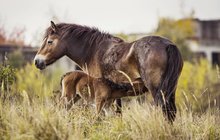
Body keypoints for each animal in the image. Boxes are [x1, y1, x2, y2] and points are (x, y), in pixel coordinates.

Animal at [34, 21, 182, 122]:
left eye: (49, 41)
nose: (37, 61)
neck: (94, 50)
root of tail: (168, 45)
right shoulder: (115, 92)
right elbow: (117, 112)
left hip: (156, 90)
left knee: (164, 111)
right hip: (170, 89)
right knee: (171, 112)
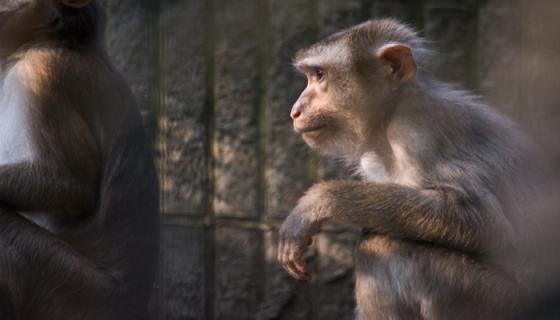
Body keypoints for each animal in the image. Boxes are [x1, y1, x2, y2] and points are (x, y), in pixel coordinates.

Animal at [278, 20, 544, 320]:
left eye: (320, 75)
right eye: (311, 76)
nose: (295, 110)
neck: (391, 116)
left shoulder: (420, 134)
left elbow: (480, 219)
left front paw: (318, 202)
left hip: (494, 299)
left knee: (384, 244)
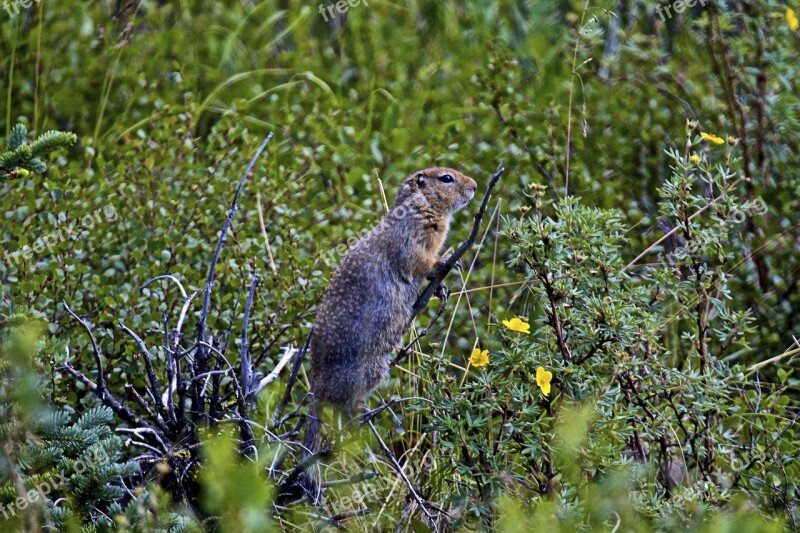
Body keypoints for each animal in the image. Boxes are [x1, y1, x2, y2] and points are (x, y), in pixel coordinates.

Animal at [300, 166, 476, 486]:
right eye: (446, 178)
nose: (476, 186)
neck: (422, 204)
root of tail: (315, 387)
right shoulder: (413, 233)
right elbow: (417, 260)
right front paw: (445, 262)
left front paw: (440, 288)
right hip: (368, 370)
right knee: (343, 404)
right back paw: (361, 414)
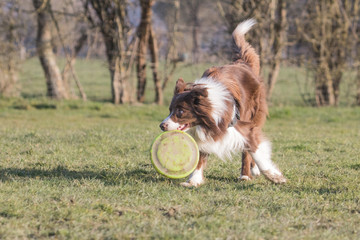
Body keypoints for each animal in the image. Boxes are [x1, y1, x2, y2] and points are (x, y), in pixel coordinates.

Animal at [159, 19, 286, 188]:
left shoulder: (242, 127)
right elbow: (201, 156)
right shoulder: (206, 131)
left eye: (180, 111)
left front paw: (275, 176)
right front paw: (193, 180)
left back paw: (246, 175)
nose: (162, 125)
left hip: (252, 114)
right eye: (170, 110)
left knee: (247, 151)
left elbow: (256, 151)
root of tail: (242, 63)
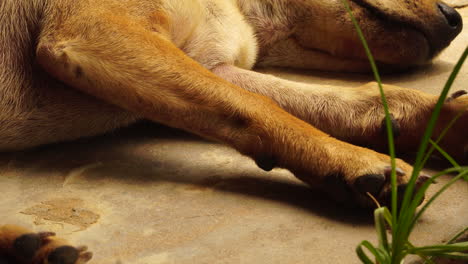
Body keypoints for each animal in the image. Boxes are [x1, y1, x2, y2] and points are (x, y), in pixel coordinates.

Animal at [0, 0, 466, 262]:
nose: (454, 19)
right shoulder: (95, 31)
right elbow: (262, 107)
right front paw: (355, 160)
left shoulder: (215, 66)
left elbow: (340, 101)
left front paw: (448, 122)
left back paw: (30, 249)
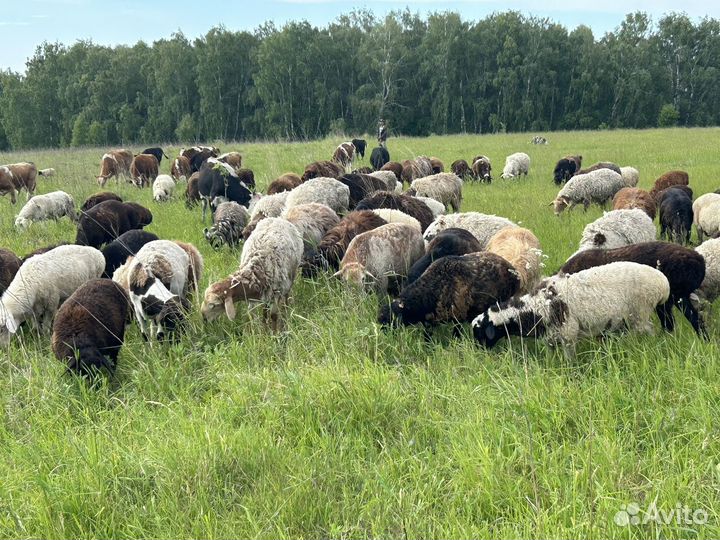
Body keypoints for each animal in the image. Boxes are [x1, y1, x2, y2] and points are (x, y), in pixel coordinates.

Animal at [472, 262, 671, 357]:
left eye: (480, 333)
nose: (480, 353)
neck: (532, 309)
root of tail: (663, 282)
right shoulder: (550, 338)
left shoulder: (568, 333)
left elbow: (569, 359)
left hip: (640, 311)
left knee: (648, 330)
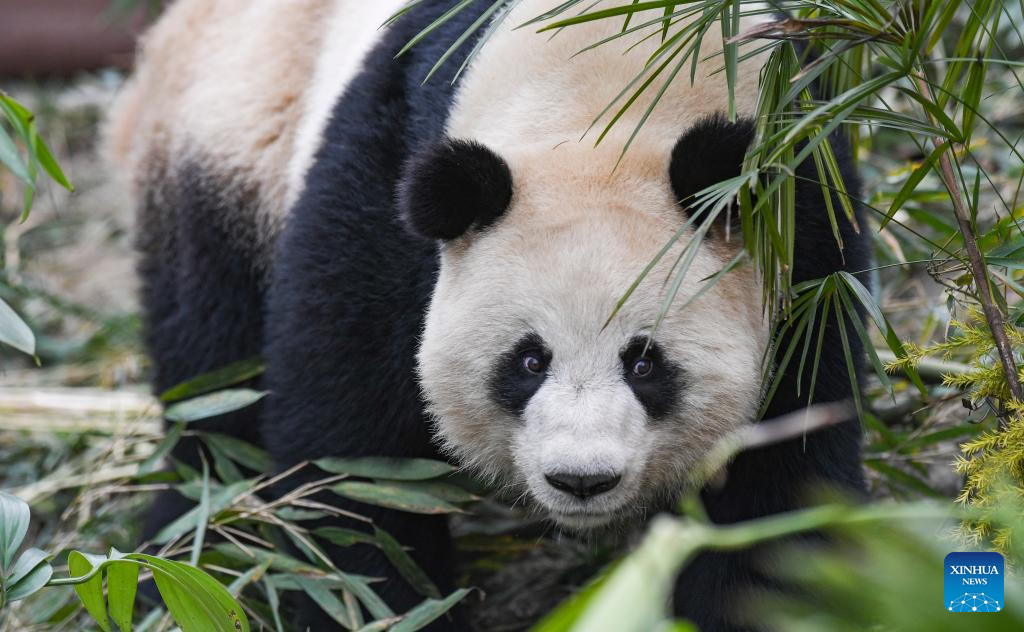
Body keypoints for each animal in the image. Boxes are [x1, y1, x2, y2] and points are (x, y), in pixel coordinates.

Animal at [108, 0, 868, 626]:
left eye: (646, 363)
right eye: (528, 360)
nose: (581, 480)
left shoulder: (805, 214)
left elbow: (784, 471)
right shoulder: (386, 186)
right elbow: (353, 460)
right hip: (229, 155)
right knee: (214, 373)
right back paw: (185, 556)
^^^^^^^^^^^^^^^^
Leave every image out when you return the material above word for word.

Body keypoints for each animal in the image. Boxes are [x1, y1, x2, y2] and points are (x, y), in pixel coordinates.

Animal at [34, 21, 182, 122]:
left eye: (49, 41)
nose: (37, 61)
neck: (94, 50)
root of tail: (168, 45)
right shoulder: (115, 92)
right elbow: (117, 112)
left hip: (156, 90)
left knee: (164, 111)
right hip: (170, 89)
right knee: (171, 112)
Body keypoints for each animal in the image. Boxes are [x1, y1, x2, y2] and points are (x, y), in pixel coordinates.

Animal at [278, 20, 544, 320]:
left eye: (320, 75)
right eye: (311, 76)
nose: (295, 110)
neck: (391, 116)
left shoulder: (420, 134)
left elbow: (480, 219)
left front paw: (318, 202)
left hip: (494, 299)
left knee: (384, 244)
Body keypoints for each animal in the image. Boxes are [x1, y1, x2, y2] and points are (x, y), in pixel coordinates.

Animal at [300, 166, 476, 486]:
right eye: (446, 178)
nose: (476, 186)
neck: (422, 204)
root of tail: (315, 387)
right shoulder: (413, 233)
right elbow: (417, 260)
right front paw: (445, 262)
left front paw: (440, 288)
right hip: (368, 370)
right knee: (343, 404)
right back paw: (361, 414)
Body keypoints for each animal in the image. Boxes are [x1, y1, x2, y2] and points are (x, y), in pixel coordinates.

Animal at [159, 19, 286, 188]:
left shoulder: (242, 127)
right elbow: (201, 156)
right shoulder: (206, 131)
left eye: (180, 111)
left front paw: (275, 176)
right front paw: (193, 180)
left back paw: (246, 175)
nose: (162, 125)
left hip: (252, 114)
right eye: (170, 110)
left knee: (247, 151)
left elbow: (256, 151)
root of tail: (242, 63)
Body keypoints for each animal in the image. Boxes are [x1, y1, x2, y2] and points are (x, y), in pixel coordinates.

Animal at [0, 0, 466, 262]:
nose: (454, 19)
right shoulder: (95, 31)
right elbow: (262, 107)
right front paw: (355, 160)
left shoulder: (215, 66)
left elbow: (340, 101)
left front paw: (448, 122)
left back paw: (30, 249)
Body keypoints for each animal in the image. Boxes are [x1, y1, x2, y2] and points are (x, y), in pixel coordinates.

Animal at [472, 262, 671, 357]:
left eye: (480, 333)
nose: (480, 353)
neck: (532, 309)
root of tail: (663, 282)
right shoulder: (550, 338)
left shoulder: (568, 333)
left elbow: (569, 359)
left hip: (640, 311)
left knee: (648, 330)
Body keypoints for each animal in the image. Boxes are [x1, y1, x2, y2] and points are (x, y), in pixel coordinates.

Animal at [108, 0, 868, 626]:
left eye: (646, 363)
right eye: (528, 360)
nose: (581, 480)
left shoulder: (805, 214)
left elbow: (784, 471)
right shoulder: (386, 186)
right elbow: (353, 460)
right hip: (229, 155)
right knee: (214, 373)
right back paw: (185, 556)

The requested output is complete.